Opinion
January 3, 1925.
APPEAL from the District Court of the Eighth Judicial District, for Bonner County. Hon. John M. Flynn, Judge.
Action to enjoin the sale of corporate stock. Temporary injunction dissolved and action dismissed. Appeal dismissed.
Myrvin Davis and W.J. Cokello, for Appellants.
John J. Fitzgerald, for Respondents.
Counsel file no briefs on point decided.
This action was brought to enjoin the sale of certain stock of a corporation because of a failure to pay an assessment. The court issued a temporary injunction. The cause was tried on the merits, and the temporary injunction was dissolved and the action dismissed. The decree was filed June 22, 1923. Notice of appeal to this court was filed June 30, 1923. That the notice of appeal was served by mail is disclosed by an affidavit dated and filed July 2, 1923, the date of mailing the notice not being specifically stated. The clerk of the trial court certifies "that an undertaking on appeal in due form has been properly filed by said plaintiffs and appellants on the 12th day of July, 1923, to which no exception has been filed." It is apparent, therefore, that the undertaking on appeal was filed at least ten days after service of the notice of appeal. Under C. S., sec. 7153, an appeal to this court ". . . . is ineffectual for any purpose unless within five days after service of the notice of appeal, an undertaking be filed, . . . ." The undertaking not having been filed within five days after service of notice of appeal, this court is without jurisdiction to consider the appeal. ( Kimzey v. Highland Livestock Land Co., 37 Idaho 9, 214 Pac. 750; Myers v. Harvey, 39 Idaho 724, 229 P. 1112, and cases there cited; Rupert National Bank v. Insurance Company of North America, post, p. 530, 234 P. 465.)

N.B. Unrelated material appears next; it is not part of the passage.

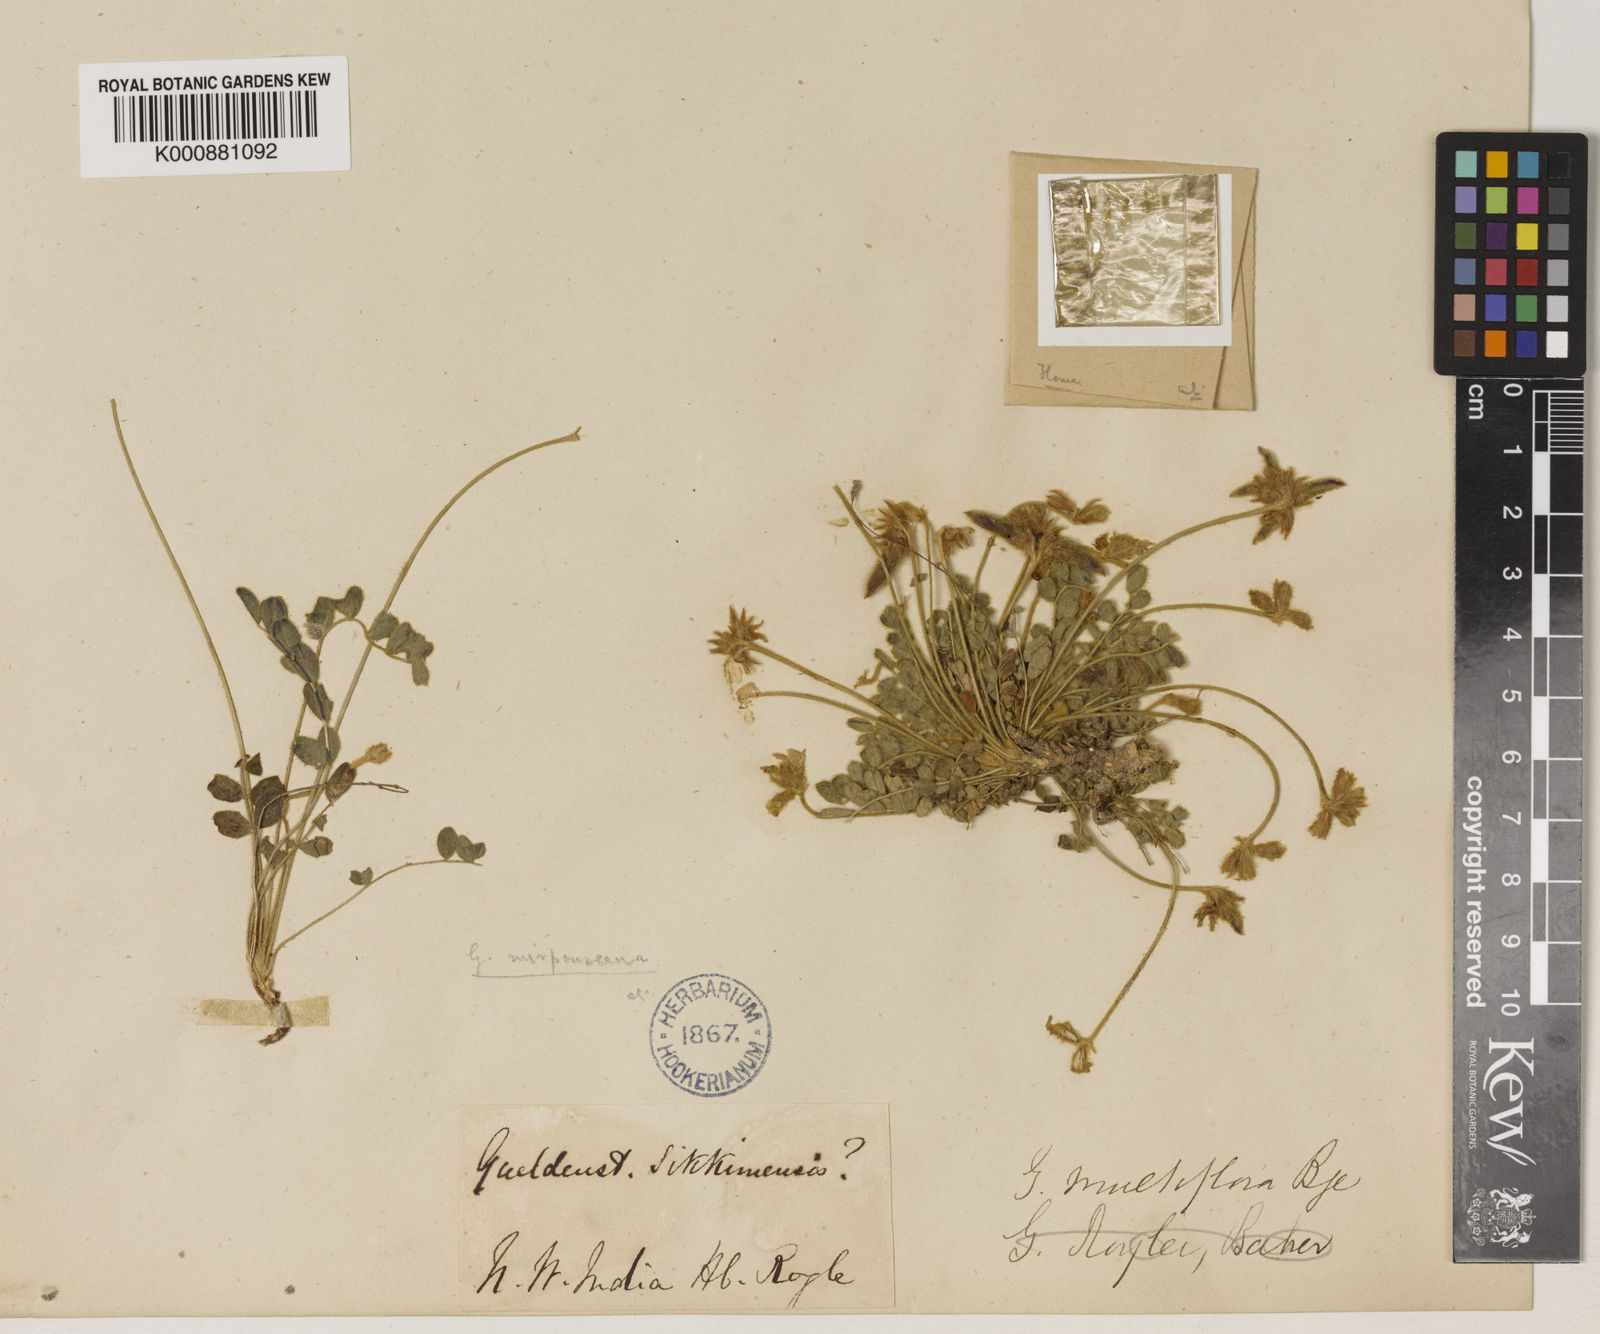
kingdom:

This, action is taken by the court on its own motion, the matter not having been, in any manner, by counsel, brought to the court's attention. In Myers v. Harvey, there was a motion to dismiss, but in the two other cases cited above, action was taken by the court on its own motion. That the practice must be uniform and applied to all cases alike there is no room for argument.
Appeal dismissed. Costs to respondent.
McCarthy, C.J., Budge and William A. Lee, JJ., concur.